▶ _Work to be completed_:
Return every line in the entries below where the word "ways" shows up.

▶ _Data for processing_:
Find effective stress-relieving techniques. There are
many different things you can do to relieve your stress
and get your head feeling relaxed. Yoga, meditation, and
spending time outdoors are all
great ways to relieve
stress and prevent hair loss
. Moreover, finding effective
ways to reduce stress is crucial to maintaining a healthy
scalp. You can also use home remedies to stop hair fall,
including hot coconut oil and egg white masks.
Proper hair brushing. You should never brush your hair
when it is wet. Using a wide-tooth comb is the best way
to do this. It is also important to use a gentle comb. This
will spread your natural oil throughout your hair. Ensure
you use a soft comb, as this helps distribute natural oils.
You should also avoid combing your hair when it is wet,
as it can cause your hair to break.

▶ _Exercise output_:
great ways to relieve
ways to reduce stress is crucial to maintaining a healthy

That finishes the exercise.